Construction on a Texoma Road has Left Residents Unhappy - - No One Gets You Closer

Construction on a Texoma Road has Left Residents Unhappy

BRYAN COUNTY, OK -- Last year Bryan County finalized plans to re-construct Sawmill Road, to make it safer for drivers because of heavy traffic. But the work has left some residents unhappy. 

It began last fall, widening and paving Sawmill Road, just outside of Durant city limits, to make the road safer and better accessible to Highway 70. 

"I've seen wrecks out here," said Billy Proctor, who has lived on the road for years, "cars in ditches and turned over from being an unsafe road."

Neighbors agree with the county's decision to fix the road, but some believe the actual construction isn't being handled properly. 

"They do a lot of stuff that," said Jason Ash, upset with the construction, "try and sneak stuff past people. I mean the fences aren't where they're supposed to be. They put it where its convenient for them, not where its supposed to be." 

Ash says the work has left his property damaged. Before the construction, flooding - shown in the video - on his property wasn't an issue. But now, he says, his property has been flooded with each rain. 

"Badly," he said. "There's ten horns where there wasn't ten horns." 

He says he's confronted workers without a friendly response. And agrues the work being done isn't effective.  
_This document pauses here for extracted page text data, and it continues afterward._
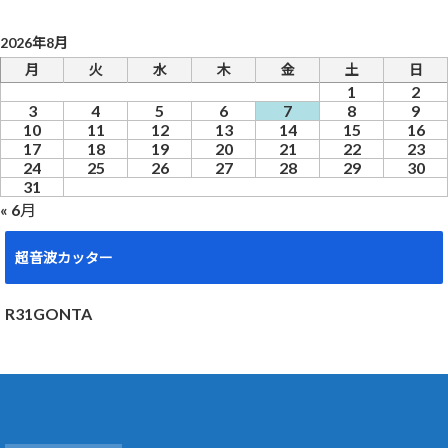
2026年8月
月
火
水
木
金
土
日
1
2
3
4
5
6
7
8
9
10
11
12
13
14
15
16
17
18
19
20
21
22
23
24
25
26
27
28
29
30
31
« 6月
超音波カッター
R31GONTA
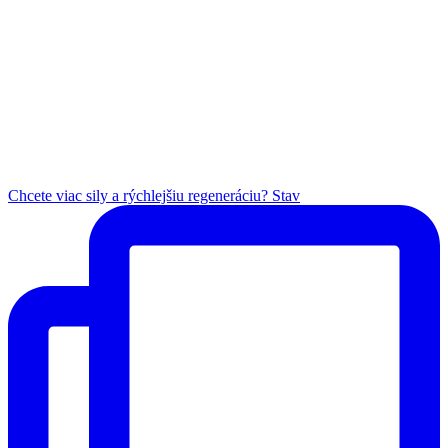
Chcete viac sily a rýchlejšiu regeneráciu? Stav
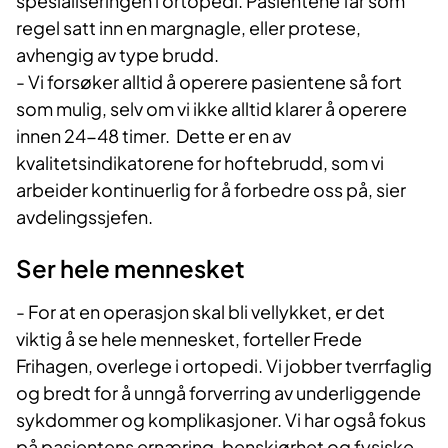
spesialiseringen i ortopedi. Pasientene får som
regel satt inn en margnagle, eller protese,
avhengig av type brudd.
- Vi forsøker alltid å operere pasientene så fort
som mulig, selv om vi ikke alltid klarer å operere
innen 24-48 timer. Dette er en av
kvalitetsindikatorene for hoftebrudd, som vi
arbeider kontinuerlig for å forbedre oss på, sier
avdelingssjefen.
Ser hele mennesket
- For at en operasjon skal bli vellykket, er det
viktig å se hele mennesket, forteller Frede
Frihagen, overlege i ortopedi. Vi jobber tverrfaglig
og bredt for å unngå forverring av underliggende
sykdommer og komplikasjoner. Vi har også fokus
på pasientens ernæring, benskjørhet og fysiske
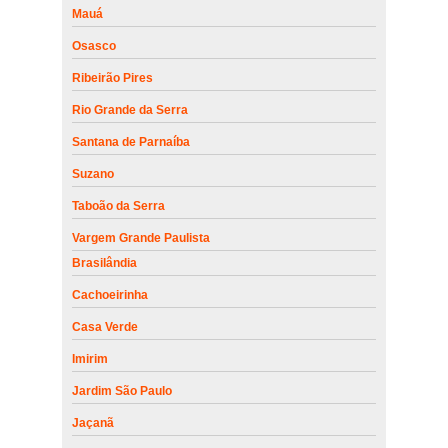
Mauá
Osasco
Ribeirão Pires
Rio Grande da Serra
Santana de Parnaíba
Suzano
Taboão da Serra
Vargem Grande Paulista
Brasilândia
Cachoeirinha
Casa Verde
Imirim
Jardim São Paulo
Jaçanã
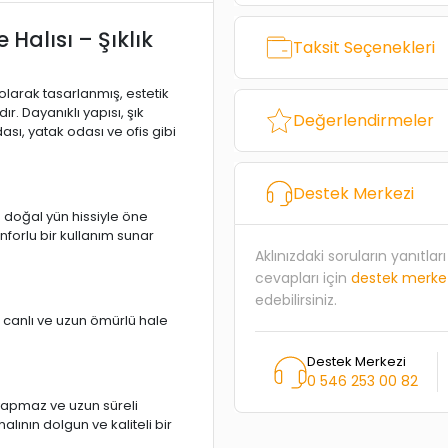
Halısı – Şıklık
Taksit Seçenekleri
olarak tasarlanmış, estetik
ır. Dayanıklı yapısı, şık
Değerlendirmeler
sı, yatak odası ve ofis gibi
Destek Merkezi
ve doğal yün hissiyle öne
orlu bir kullanım sunar
Aklınızdaki soruların yanıtla
cevapları için
destek merke
edebilirsiniz.
, canlı ve uzun ömürlü hale
Destek Merkezi
0 546 253 00 82
yapmaz ve uzun süreli
 halının dolgun ve kaliteli bir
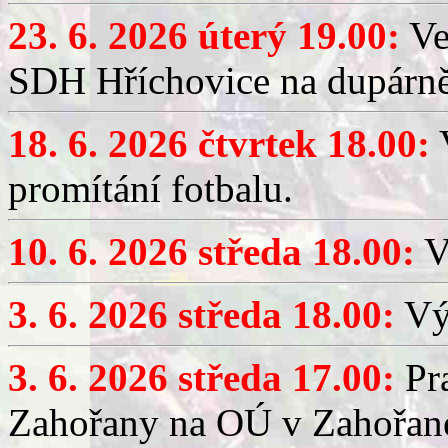
23. 6. 2026 úterý 19.00:
Ve
SDH Hříchovice na dupárně
18. 6. 2026 čtvrtek 18.00:
V
promítání fotbalu.
10. 6. 2026 středa 18.00:
V
3. 6. 2026 středa 18.00:
Výč
3. 6. 2026 středa 17.00:
Pra
Zahořany na OÚ v Zahořan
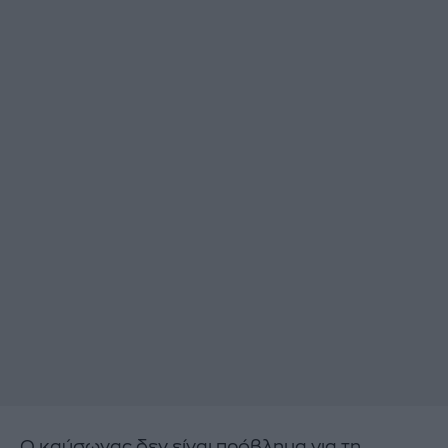
Ο καύσωνας δεν είναι πρόβλημα για τη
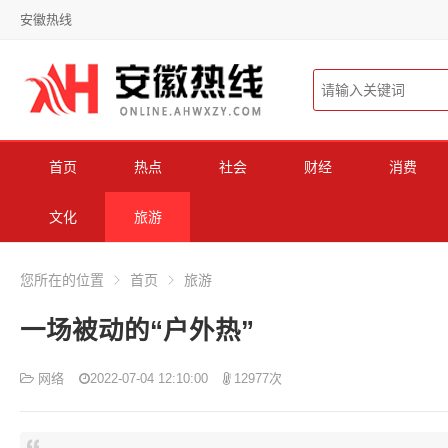
安徽热线
首页
热点
社会
财经
消费
文化
旅游
您所在的位置
首页
旅游
一场被动的“户外热”
网络
2022-07-04 12:10:00
12977次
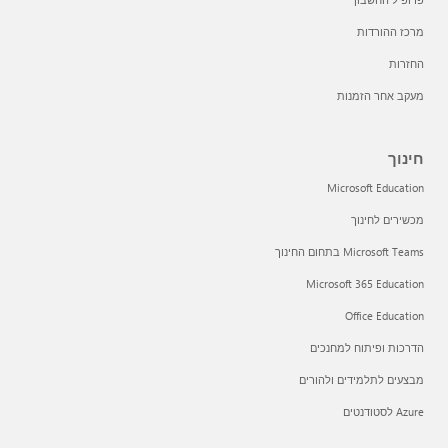
מרכז ההורדות
החזרות
מעקב אחר הזמנות
חינוך
Microsoft Education
מכשירים לחינוך
Microsoft Teams בתחום החינוך
Microsoft 365 Education
Office Education
הדרכות ופיתוח למחנכים
מבצעים לתלמידים ולהורים
Azure לסטודנטים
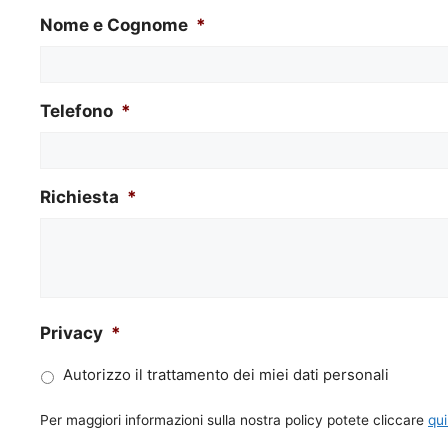
Nome e Cognome
*
Telefono
*
Richiesta
*
Privacy
*
Autorizzo il trattamento dei miei dati personali
Per maggiori informazioni sulla nostra policy potete cliccare
qui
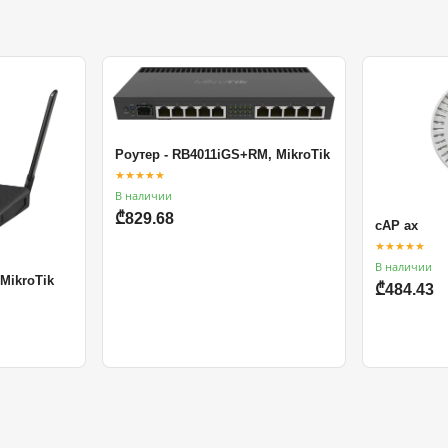
Роутер - RB4011iGS+RM, MikroTik
★★★★★
В наличии
₾829.68
cAP ax
★★★★★
В наличии
 MikroTik
₾484.43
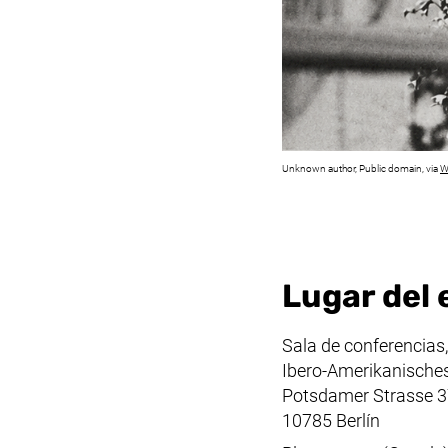
Unknown author, Public domain, via
W
Lugar del
Sala de conferencias,
Ibero-Amerikanisches 
Potsdamer Strasse 3
10785 Berlín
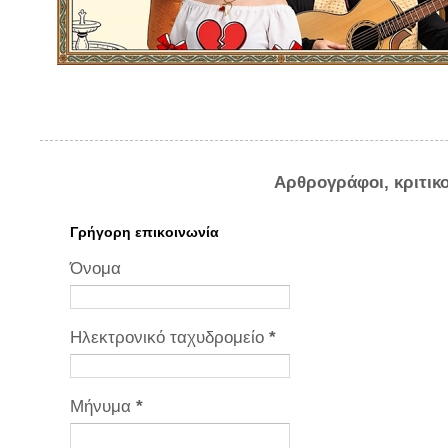
Αρθρογράφοι, κριτικ
Γρήγορη επικοινωνία
Όνομα
Ηλεκτρονικό ταχυδρομείο
*
Μήνυμα
*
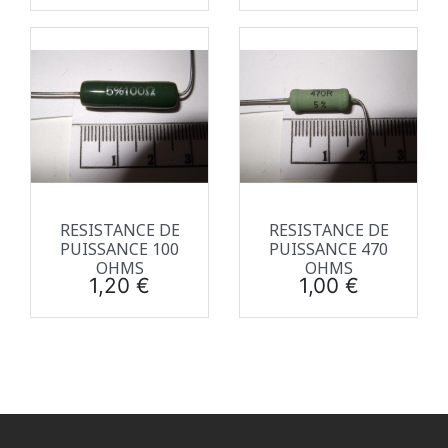
RESISTANCE DE
RESISTANCE DE
PUISSANCE 100
PUISSANCE 470
OHMS
OHMS
Prix
Prix
1,20 €
1,00 €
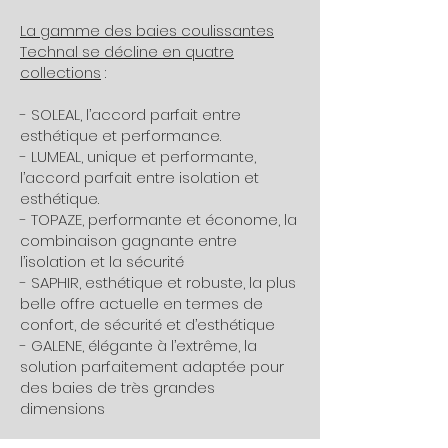
La gamme des baies coulissantes
Technal se décline en quatre
collections
:
- SOLEAL, l’accord parfait entre
esthétique et performance.
- LUMEAL, unique et performante,
l’accord parfait entre isolation et
esthétique.
- TOPAZE, performante et économe, la
combinaison gagnante entre
l’isolation et la sécurité
- SAPHIR, esthétique et robuste, la plus
belle offre actuelle en termes de
confort, de sécurité et d’esthétique
- GALENE, élégante à l’extrême, la
solution parfaitement adaptée pour
des baies de très grandes
dimensions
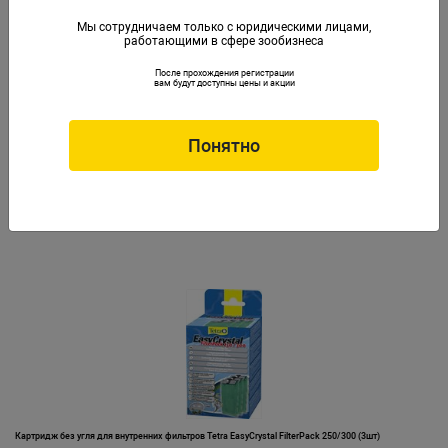
Мы сотрудничаем только с юридическими лицами,
работающими в сфере зообизнеса
После прохождения регистрации
вам будут доступны цены и акции
Понятно
Картридж без угля для внутреннего фильтра EasyCrystal FilterPack 600
Артикул: Tet-174658
Картридж без угля для внутренних фильтров Tetra EasyCrystal FilterPack 250/300 (3шт)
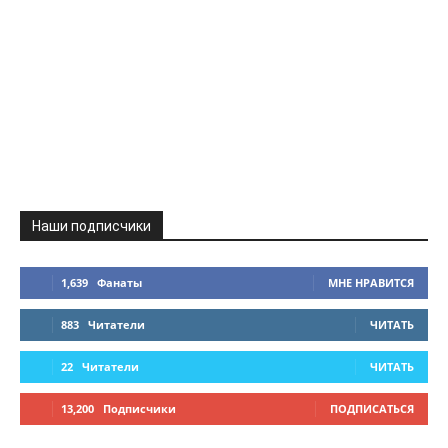
Наши подписчики
1,639
Фанаты
МНЕ НРАВИТСЯ
883
Читатели
ЧИТАТЬ
22
Читатели
ЧИТАТЬ
13,200
Подписчики
ПОДПИСАТЬСЯ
"They move dirt from one end to the other," he said. "They put gravel down. They wait three days then they put it back in the ditches then pick up new gravel to put back down." 

"I think they've had some issues," said Bryan County Commissioner Jay Perry. "And I think they've come to recognize what those issues are and I think they're doing everything that they can now to try and resolve it." 

Students in the area say the work has delayed their trip home by thirty minutes up to an hour. Leaving parents worried and bus drivers frustrated. 

"They wouldn't let the construction stop to let them walk through," said Kailee Arington, a student and resident. "They would drop them off somewhere and they'd have to walk off the side of the road."

Ash says other residents feel the same way, but not many are speaking up like him. 

"The few that have, they just feel bullied," he said. 

The project manager with the company preferred to speak off camera, but says his workers are doing the best they can. And they're in the last leg of work. And some residents see that effort. 

"Road people that have been working out here," said Proctor. "I've got to know them. They're some great people."

Bryan County Commissioner Jay Perry says, like many residents, he expected the work to be done much sooner. He says there isn't a set end date for the project, but it's more than halfway done.